Sun Youbo, Zhao Tao, Liu Nian
College of Electrical Engineering, Sichuan University, Chengdu 610065, China.
Entropy (Basel). 2023 May 12;25(5):789. doi: 10.3390/e25050789.
In order to solve the high-precision motion control problem of the n-degree-of-freedom (n-DOF) manipulator driven by large amount of real-time data, a motion control algorithm based on self-organizing interval type-2 fuzzy neural network error compensation (SOT2-FNNEC) is proposed. The proposed control framework can effectively suppress various types of interference such as base jitter, signal interference, time delay, etc., during the movement of the manipulator.
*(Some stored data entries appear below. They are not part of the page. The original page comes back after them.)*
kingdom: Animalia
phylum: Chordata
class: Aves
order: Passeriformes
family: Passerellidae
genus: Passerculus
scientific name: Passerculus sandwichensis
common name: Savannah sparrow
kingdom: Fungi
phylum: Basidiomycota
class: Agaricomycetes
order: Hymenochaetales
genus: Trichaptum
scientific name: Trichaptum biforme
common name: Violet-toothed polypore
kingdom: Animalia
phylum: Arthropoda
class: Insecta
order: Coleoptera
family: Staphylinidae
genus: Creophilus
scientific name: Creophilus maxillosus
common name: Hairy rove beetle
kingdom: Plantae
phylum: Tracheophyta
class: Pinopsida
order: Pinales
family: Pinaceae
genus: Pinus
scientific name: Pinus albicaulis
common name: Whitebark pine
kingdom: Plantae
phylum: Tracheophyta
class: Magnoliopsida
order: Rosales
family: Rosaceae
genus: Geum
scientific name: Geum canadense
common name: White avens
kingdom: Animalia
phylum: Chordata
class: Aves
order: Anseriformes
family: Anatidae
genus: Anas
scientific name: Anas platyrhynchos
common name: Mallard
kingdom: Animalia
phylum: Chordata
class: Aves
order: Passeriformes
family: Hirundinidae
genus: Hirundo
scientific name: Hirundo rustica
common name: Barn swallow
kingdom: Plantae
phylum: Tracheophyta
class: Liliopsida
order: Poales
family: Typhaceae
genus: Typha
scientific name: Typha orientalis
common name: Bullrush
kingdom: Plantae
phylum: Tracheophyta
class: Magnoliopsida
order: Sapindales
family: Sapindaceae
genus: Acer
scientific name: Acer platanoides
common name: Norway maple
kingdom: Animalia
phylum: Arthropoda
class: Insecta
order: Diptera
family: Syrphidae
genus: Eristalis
The fuzzy neural network structure and self-organization method are used to realize the online self-organization of fuzzy rules based on control data. The stability of the closed-loop control systems are proved by Lyapunov stability theory. Simulations show that the algorithm is superior to a self-organizing fuzzy error compensation network and conventional sliding mode variable structure control methods in control performance.
为解决由大量实时数据驱动的n自由度(n-DOF)机械手的高精度运动控制问题,提出了一种基于自组织区间二型模糊神经网络误差补偿(SOT2-FNNEC)的运动控制算法。所提出的控制框架能够有效抑制机械手运动过程中的各种干扰,如基座抖动、信号干扰、时间延迟等。利用模糊神经网络结构和自组织方法,基于控制数据实现模糊规则的在线自组织。通过李雅普诺夫稳定性理论证明了闭环控制系统的稳定性。仿真结果表明,该算法在控制性能上优于自组织模糊误差补偿网络和传统滑模变结构控制方法。